┌──
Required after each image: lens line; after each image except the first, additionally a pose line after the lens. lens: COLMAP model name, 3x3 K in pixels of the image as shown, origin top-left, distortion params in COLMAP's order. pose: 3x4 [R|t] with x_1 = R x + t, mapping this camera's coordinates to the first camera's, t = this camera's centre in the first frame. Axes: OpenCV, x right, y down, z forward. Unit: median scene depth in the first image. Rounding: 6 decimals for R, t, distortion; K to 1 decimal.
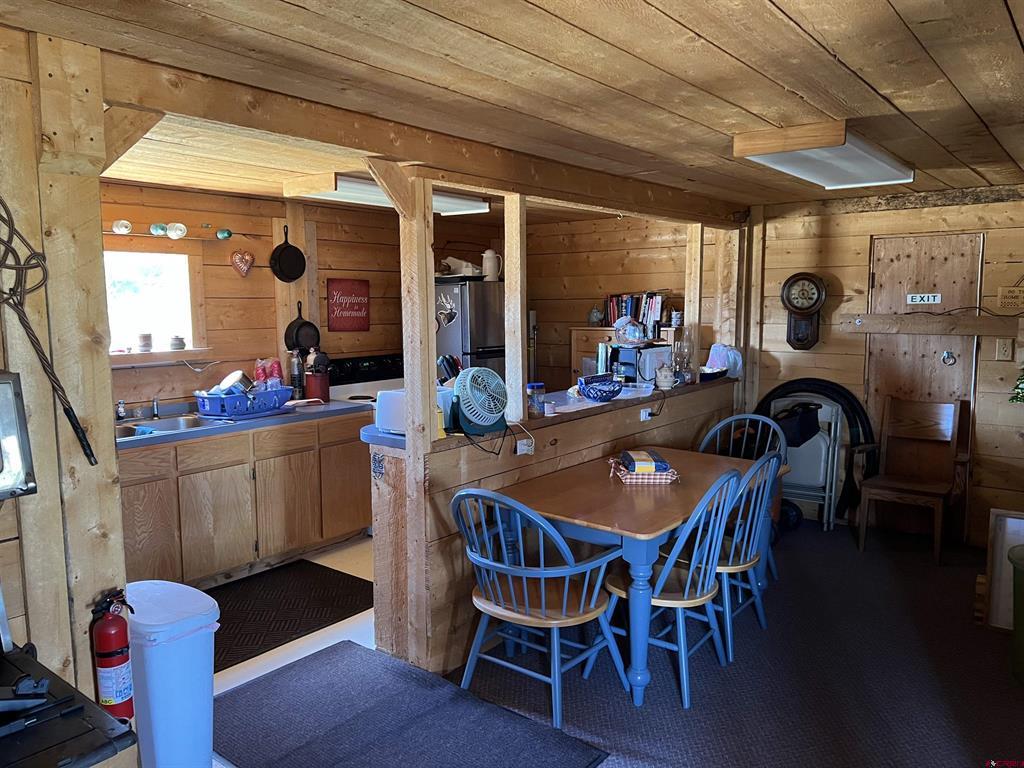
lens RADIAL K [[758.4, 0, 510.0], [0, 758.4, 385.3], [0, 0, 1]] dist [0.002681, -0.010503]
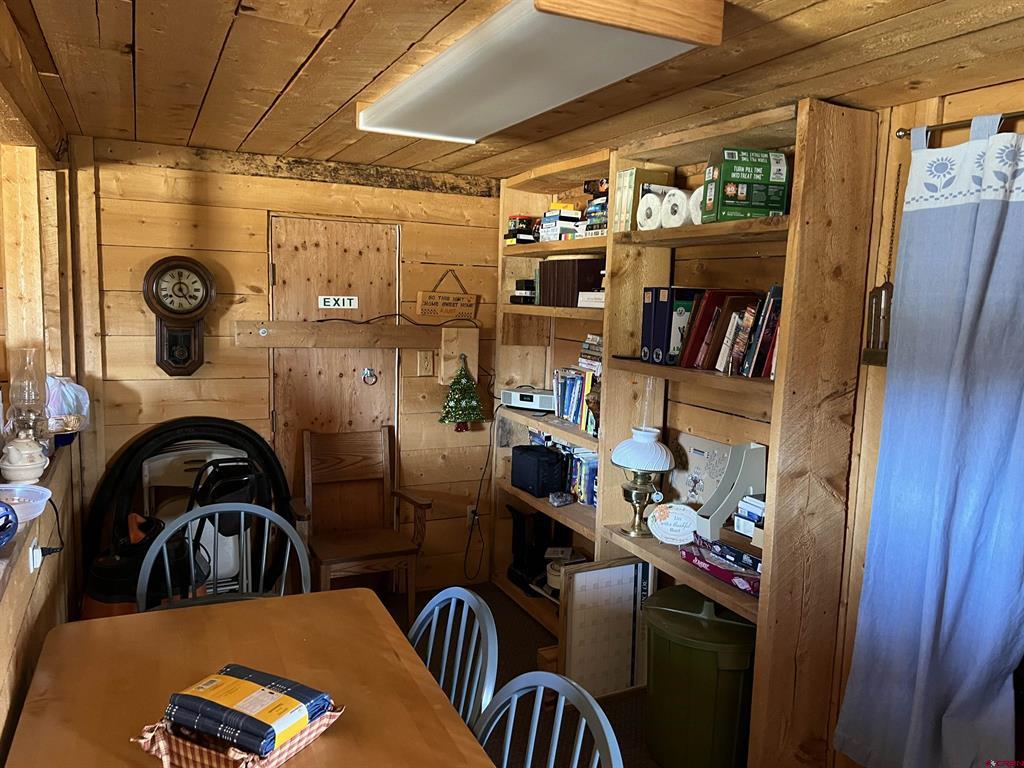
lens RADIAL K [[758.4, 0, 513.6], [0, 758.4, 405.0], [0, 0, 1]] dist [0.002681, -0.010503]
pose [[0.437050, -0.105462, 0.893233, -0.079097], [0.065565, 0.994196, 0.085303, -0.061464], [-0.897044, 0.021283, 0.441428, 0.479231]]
└──
┌──
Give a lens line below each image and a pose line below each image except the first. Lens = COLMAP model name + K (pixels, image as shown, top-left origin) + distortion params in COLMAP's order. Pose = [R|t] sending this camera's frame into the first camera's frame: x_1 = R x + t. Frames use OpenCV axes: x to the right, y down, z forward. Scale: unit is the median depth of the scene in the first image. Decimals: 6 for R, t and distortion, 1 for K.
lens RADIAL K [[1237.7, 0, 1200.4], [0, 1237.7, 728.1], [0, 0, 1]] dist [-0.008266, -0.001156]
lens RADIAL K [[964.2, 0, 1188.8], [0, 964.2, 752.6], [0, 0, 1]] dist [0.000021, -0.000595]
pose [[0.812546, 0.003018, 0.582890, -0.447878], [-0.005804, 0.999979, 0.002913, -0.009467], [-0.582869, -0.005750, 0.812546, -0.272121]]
└──
Could you quote everything from the line containing "Give a lens" down to the line containing "dist [-0.008266, -0.001156]", word for word, both of those lines included?

**Final answer**:
Give a lens line below each image and a pose line below each image except the first. Lens = COLMAP model name + K (pixels, image as shown, top-left origin) + distortion params in COLMAP's order. Pose = [R|t] sending this camera's frame into the first camera's frame: x_1 = R x + t. Frames use OpenCV axes: x to the right, y down, z forward. Scale: unit is the median depth of the scene in the first image. Decimals: 6 for R, t and distortion, 1 for K.
lens RADIAL K [[1237.7, 0, 1200.4], [0, 1237.7, 728.1], [0, 0, 1]] dist [-0.008266, -0.001156]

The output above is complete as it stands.